INSTRUCTIONS FOR THE TASK — Can you give the lines from the one with "Winkelwagen (0 artikelen)" through the one with "LEGO® Architecture" as a numbered list, skipping any blank lines?

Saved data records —
################

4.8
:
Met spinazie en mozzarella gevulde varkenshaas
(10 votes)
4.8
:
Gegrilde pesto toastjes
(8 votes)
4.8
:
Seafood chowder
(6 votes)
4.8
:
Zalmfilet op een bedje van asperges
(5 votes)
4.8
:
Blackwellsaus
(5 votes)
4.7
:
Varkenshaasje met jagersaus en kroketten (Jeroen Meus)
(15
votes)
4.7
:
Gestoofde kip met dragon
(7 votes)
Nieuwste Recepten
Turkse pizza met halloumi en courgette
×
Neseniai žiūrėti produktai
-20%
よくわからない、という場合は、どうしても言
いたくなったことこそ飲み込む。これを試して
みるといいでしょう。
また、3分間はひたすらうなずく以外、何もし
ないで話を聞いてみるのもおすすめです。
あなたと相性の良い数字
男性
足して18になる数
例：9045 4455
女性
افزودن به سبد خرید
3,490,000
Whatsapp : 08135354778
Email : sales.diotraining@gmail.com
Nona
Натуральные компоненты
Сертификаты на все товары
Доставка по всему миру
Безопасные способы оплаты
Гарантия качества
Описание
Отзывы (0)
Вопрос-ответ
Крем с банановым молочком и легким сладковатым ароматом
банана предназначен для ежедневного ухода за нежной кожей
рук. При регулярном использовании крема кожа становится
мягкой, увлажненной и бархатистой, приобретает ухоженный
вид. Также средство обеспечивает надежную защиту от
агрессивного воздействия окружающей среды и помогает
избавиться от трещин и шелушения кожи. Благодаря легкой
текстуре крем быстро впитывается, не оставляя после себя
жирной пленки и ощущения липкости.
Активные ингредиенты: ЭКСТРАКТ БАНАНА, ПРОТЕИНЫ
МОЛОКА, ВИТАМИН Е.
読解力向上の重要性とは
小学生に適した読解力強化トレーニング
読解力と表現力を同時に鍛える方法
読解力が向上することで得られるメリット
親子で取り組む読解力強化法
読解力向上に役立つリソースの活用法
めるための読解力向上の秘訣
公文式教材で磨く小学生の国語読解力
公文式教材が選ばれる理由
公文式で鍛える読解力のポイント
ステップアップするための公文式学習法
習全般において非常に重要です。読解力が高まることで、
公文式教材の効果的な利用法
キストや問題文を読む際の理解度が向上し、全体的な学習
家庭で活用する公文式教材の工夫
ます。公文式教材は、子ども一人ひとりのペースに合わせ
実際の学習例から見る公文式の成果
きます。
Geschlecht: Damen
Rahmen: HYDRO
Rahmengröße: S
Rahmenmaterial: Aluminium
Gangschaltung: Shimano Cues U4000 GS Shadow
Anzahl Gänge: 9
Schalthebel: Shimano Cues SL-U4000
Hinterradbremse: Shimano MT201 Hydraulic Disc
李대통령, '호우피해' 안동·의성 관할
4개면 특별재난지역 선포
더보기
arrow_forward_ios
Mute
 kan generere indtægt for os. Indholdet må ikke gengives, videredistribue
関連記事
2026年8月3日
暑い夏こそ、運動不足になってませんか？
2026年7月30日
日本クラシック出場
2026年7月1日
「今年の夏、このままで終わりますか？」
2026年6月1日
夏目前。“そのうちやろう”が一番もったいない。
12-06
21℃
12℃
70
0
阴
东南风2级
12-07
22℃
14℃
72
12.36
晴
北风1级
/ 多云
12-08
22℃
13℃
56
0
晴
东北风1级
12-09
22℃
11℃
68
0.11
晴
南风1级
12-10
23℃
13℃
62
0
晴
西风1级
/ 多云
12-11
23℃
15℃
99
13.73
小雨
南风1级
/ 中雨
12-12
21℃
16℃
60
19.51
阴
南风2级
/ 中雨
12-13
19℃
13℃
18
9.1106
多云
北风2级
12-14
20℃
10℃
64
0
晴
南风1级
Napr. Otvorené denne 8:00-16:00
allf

################

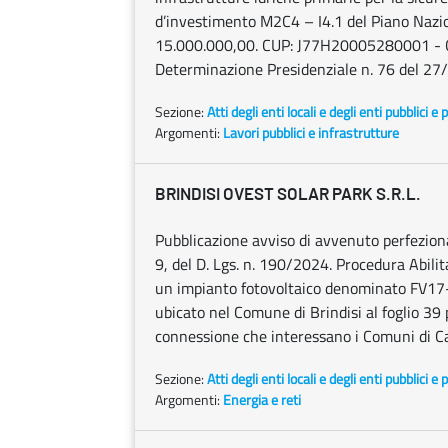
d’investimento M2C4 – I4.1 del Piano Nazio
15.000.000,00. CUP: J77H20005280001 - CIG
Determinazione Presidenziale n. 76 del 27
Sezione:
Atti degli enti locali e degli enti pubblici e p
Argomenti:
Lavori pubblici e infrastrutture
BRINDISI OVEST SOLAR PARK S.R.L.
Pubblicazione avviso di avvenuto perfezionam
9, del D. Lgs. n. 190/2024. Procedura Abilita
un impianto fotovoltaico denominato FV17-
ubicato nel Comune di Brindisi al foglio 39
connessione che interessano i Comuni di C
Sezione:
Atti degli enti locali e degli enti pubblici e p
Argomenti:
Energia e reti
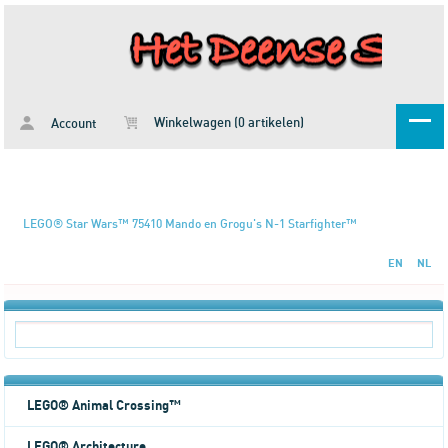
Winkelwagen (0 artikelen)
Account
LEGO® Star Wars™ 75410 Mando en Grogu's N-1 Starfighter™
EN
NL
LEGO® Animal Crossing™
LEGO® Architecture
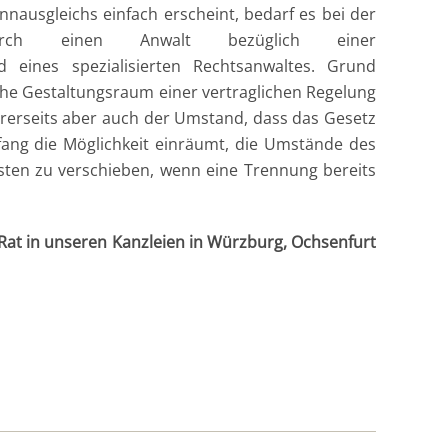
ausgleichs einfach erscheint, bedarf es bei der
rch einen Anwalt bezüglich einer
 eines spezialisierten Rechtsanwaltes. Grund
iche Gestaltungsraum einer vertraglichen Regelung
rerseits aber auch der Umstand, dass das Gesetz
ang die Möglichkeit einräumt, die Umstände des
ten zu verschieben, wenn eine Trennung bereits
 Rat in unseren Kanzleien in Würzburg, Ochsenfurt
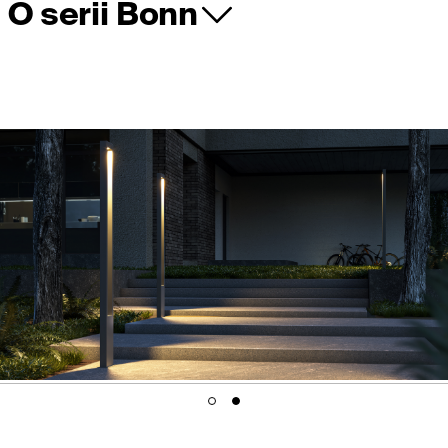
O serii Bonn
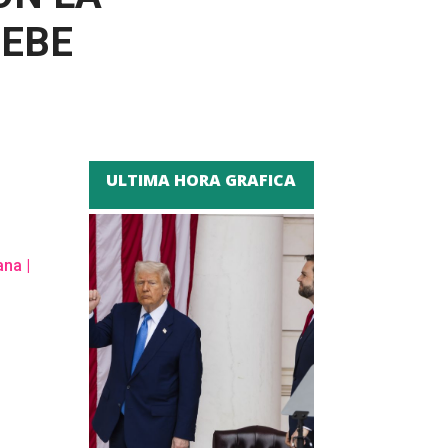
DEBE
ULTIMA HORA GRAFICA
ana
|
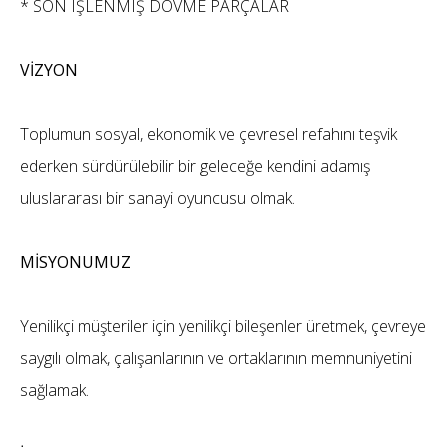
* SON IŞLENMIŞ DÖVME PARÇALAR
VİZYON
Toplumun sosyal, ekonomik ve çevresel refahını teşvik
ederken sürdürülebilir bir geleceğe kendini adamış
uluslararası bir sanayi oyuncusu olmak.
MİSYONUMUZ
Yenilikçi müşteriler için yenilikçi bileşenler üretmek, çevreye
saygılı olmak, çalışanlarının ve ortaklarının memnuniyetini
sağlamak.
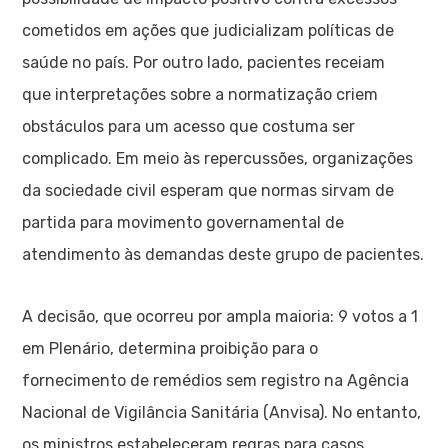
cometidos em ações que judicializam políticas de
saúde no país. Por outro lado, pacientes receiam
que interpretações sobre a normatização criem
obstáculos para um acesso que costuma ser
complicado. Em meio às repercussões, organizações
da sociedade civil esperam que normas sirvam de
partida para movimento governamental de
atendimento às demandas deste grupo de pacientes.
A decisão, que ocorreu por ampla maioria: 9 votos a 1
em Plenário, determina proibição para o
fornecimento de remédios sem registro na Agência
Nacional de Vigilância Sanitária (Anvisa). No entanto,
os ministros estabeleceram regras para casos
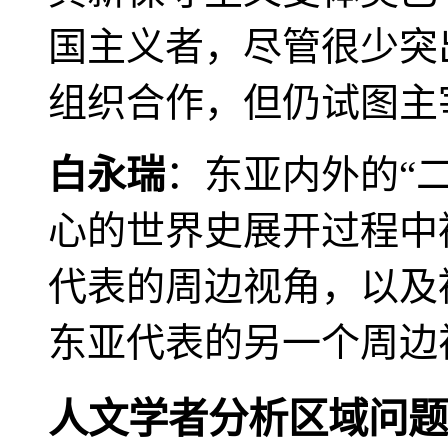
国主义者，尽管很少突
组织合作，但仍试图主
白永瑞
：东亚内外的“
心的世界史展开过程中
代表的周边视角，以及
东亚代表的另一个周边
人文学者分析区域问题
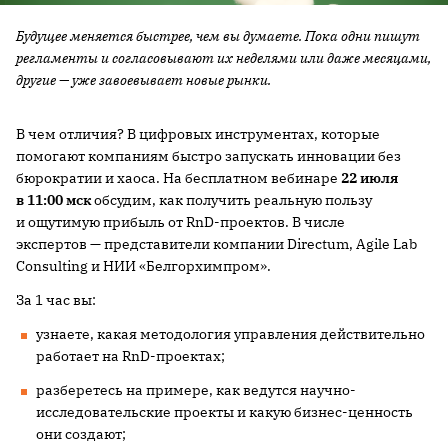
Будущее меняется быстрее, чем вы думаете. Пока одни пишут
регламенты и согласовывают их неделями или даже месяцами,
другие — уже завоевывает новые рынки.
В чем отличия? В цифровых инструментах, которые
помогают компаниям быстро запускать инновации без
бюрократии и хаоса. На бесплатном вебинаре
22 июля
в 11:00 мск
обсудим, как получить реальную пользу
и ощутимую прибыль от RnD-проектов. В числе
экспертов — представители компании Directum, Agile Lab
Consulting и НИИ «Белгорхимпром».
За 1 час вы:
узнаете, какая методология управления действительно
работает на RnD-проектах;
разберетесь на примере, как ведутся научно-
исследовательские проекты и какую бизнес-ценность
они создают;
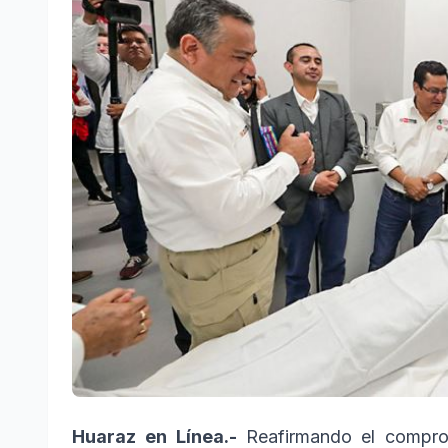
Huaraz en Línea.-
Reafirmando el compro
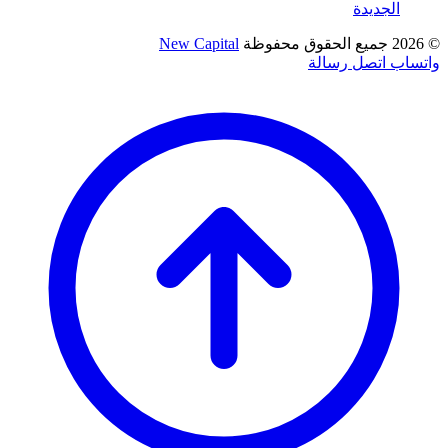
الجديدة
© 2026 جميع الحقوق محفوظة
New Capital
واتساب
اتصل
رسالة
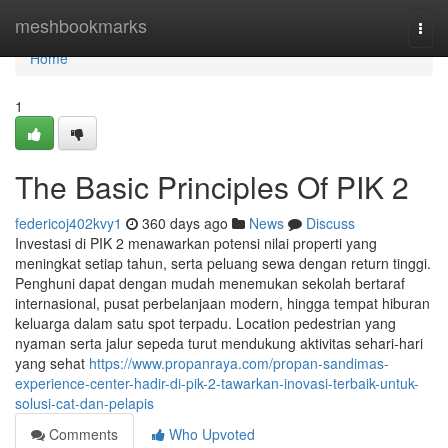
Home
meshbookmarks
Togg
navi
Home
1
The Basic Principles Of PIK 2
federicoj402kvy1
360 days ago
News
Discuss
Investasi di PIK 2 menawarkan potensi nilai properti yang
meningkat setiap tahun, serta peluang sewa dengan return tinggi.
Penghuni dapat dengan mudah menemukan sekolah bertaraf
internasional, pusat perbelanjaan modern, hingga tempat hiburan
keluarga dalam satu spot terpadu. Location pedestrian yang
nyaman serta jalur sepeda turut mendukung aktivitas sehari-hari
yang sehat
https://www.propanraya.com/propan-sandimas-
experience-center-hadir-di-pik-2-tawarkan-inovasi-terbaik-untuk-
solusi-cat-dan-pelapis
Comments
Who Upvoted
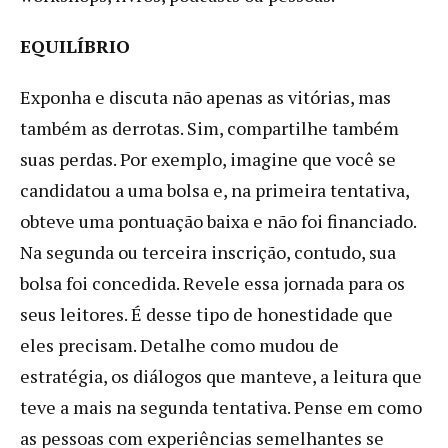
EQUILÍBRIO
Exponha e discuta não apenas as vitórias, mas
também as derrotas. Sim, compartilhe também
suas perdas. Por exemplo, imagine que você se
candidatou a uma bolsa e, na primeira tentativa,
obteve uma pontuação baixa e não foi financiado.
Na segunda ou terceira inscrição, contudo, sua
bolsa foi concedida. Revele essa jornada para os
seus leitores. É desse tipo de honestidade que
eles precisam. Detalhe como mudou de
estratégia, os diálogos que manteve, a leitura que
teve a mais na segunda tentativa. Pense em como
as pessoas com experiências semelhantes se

################

EXPECTED ANSWER —
1. Winkelwagen (0 artikelen)
2. Account
3. LEGO® Star Wars™ 75410 Mando en Grogu's N-1 Starfighter™
4. EN
5. NL
6. LEGO® Animal Crossing™
7. LEGO® Architecture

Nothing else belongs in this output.